(Stored data)
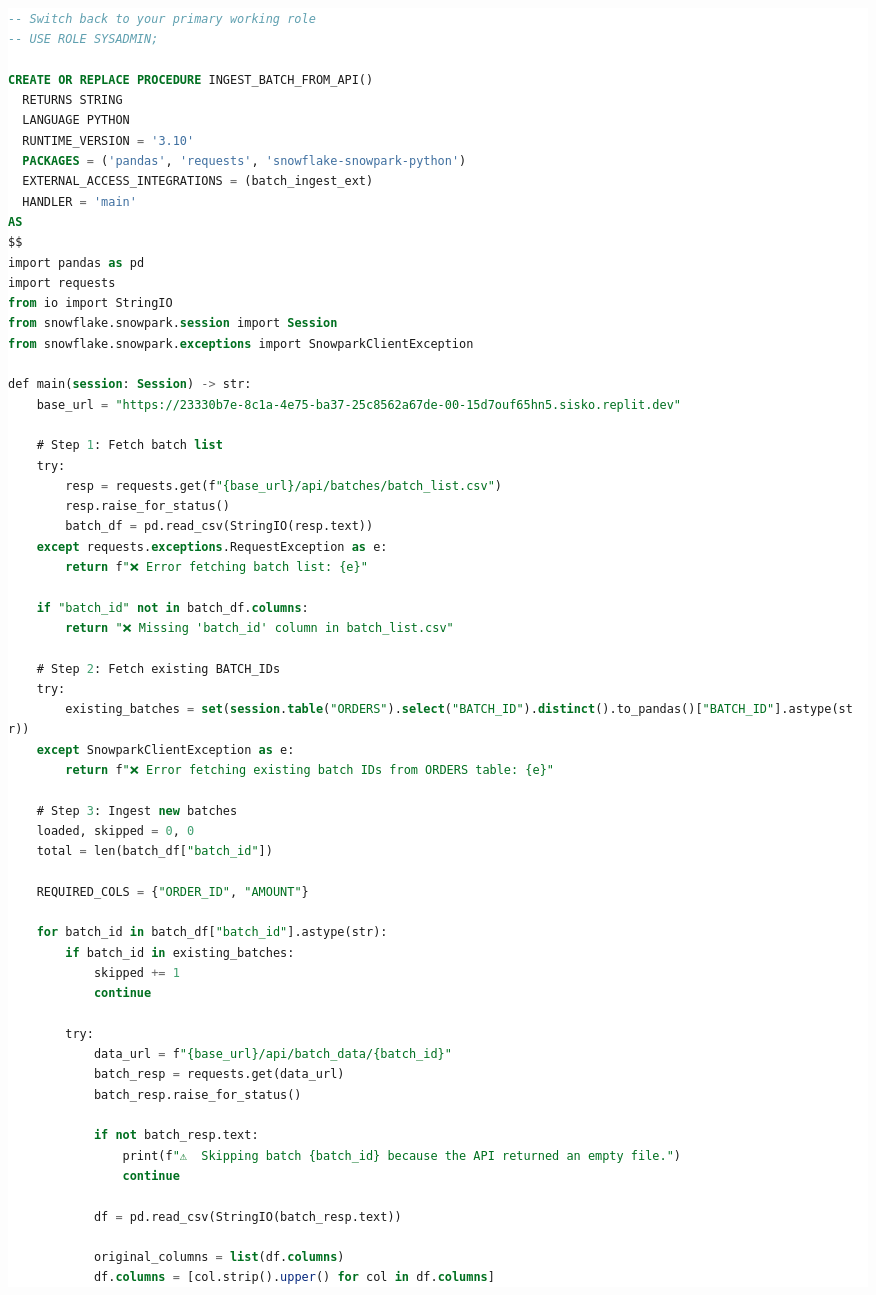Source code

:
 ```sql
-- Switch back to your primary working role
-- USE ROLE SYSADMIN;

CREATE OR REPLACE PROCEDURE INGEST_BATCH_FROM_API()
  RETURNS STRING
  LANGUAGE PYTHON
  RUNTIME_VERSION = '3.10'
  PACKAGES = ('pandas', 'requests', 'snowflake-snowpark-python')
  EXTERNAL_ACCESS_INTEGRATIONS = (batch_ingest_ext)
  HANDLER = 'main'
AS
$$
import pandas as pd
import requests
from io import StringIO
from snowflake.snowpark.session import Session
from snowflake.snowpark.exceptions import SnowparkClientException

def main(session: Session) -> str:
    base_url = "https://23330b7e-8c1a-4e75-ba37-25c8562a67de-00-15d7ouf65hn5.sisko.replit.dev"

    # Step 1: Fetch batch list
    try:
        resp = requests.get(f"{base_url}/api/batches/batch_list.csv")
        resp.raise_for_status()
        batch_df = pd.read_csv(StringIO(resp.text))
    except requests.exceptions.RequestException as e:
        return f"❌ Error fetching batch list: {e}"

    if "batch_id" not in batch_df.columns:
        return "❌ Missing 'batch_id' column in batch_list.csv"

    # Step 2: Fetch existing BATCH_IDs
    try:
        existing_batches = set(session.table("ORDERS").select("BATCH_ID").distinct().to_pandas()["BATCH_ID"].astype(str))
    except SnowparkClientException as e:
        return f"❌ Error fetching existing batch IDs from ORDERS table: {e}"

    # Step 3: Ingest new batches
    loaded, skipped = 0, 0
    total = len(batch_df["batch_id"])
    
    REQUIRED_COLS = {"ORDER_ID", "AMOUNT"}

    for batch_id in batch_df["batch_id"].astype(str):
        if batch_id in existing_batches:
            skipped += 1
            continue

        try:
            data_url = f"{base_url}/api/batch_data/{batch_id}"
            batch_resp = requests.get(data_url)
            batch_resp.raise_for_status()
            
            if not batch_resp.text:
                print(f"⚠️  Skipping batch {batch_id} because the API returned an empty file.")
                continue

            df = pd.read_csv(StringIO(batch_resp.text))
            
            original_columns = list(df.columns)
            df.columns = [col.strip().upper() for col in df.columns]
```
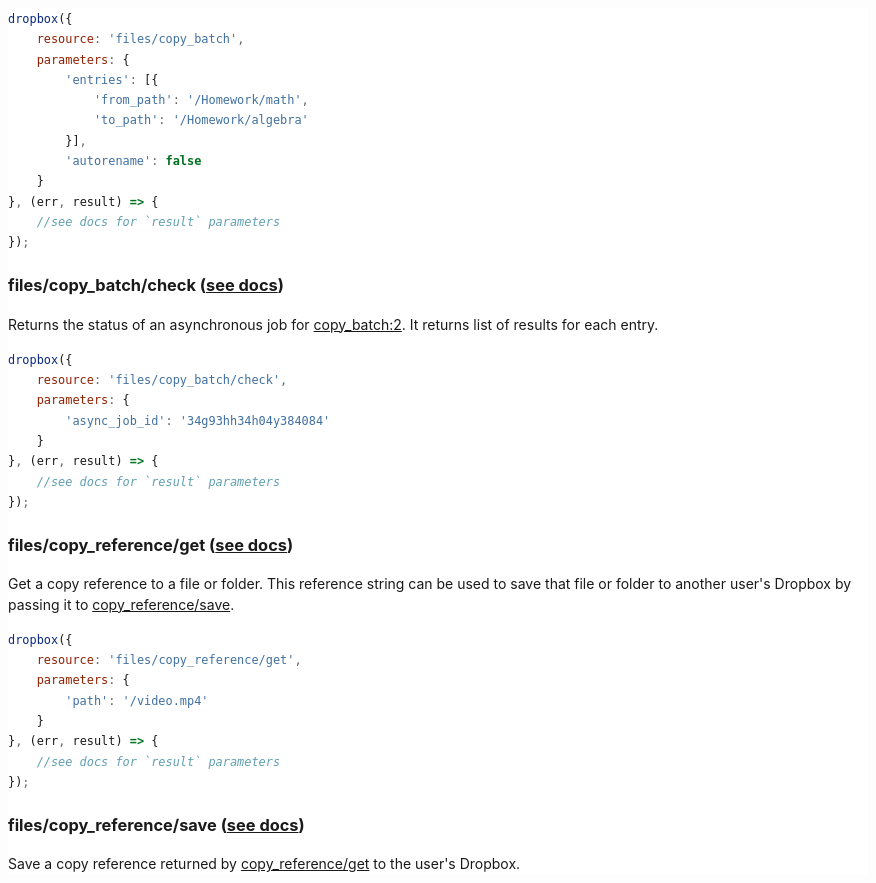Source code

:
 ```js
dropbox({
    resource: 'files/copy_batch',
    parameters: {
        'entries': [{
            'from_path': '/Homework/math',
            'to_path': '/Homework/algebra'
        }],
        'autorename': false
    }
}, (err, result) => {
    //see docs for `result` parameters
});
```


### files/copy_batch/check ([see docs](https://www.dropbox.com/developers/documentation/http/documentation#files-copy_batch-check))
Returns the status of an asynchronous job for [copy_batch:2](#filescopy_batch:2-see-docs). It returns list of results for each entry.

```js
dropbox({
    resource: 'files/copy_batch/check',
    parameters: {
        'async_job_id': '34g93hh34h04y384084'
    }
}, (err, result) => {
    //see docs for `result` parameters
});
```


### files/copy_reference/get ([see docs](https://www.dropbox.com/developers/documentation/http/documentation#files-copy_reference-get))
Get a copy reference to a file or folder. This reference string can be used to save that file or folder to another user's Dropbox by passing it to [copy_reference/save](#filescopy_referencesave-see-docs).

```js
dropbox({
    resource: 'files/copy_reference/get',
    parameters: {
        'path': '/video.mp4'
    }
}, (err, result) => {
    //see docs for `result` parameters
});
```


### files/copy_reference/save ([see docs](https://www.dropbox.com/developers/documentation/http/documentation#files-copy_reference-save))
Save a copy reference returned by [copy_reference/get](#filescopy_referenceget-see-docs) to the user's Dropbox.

GOAL OF THE EXERCISE ->
In the data above, which lines include "resource"? Return those lines.

ANSWER BELOW ->
    resource: 'files/copy_batch',
    resource: 'files/copy_batch/check',
    resource: 'files/copy_reference/get',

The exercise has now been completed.